# [Problem to work on]
Retype the entries, please, from their first line to the line containing "banque et finance", exactly and only those lines, minus the pictures.
(Excerpted data begins)
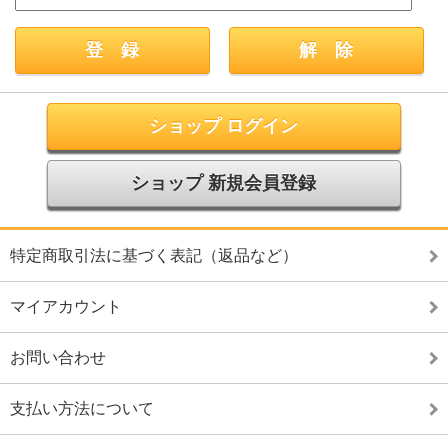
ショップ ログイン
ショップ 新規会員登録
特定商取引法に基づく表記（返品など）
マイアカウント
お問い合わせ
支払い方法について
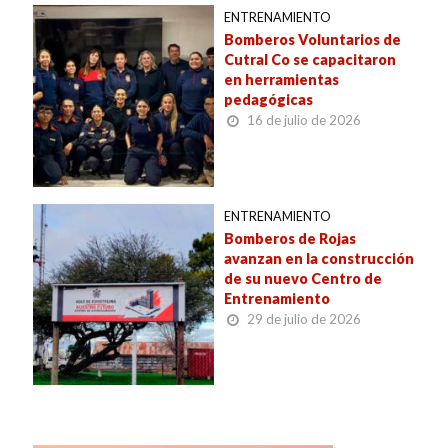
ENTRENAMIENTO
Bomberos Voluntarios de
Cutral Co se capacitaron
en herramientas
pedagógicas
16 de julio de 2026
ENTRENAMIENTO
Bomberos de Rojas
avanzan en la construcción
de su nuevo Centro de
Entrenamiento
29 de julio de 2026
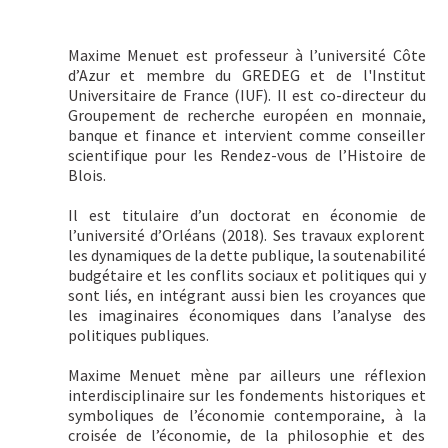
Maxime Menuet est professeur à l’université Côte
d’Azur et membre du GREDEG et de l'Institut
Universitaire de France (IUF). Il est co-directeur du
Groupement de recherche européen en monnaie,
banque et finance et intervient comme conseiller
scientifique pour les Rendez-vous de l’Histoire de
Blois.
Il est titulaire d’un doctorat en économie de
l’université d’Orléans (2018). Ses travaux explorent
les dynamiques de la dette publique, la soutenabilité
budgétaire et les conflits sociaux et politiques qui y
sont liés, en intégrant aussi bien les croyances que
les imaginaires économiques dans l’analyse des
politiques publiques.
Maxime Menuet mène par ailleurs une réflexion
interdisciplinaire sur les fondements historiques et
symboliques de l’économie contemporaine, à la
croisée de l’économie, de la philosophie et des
(Excerpted data ends)
# [Solved problem]
ショップ ログイン
ショップ 新規会員登録
特定商取引法に基づく表記（返品など）
マイアカウント
お問い合わせ
支払い方法について
ENTRENAMIENTO
Bomberos Voluntarios de
Cutral Co se capacitaron
en herramientas
pedagógicas
16 de julio de 2026
ENTRENAMIENTO
Bomberos de Rojas
avanzan en la construcción
de su nuevo Centro de
Entrenamiento
29 de julio de 2026
Maxime Menuet est professeur à l’université Côte
d’Azur et membre du GREDEG et de l'Institut
Universitaire de France (IUF). Il est co-directeur du
Groupement de recherche européen en monnaie,
banque et finance et intervient comme conseiller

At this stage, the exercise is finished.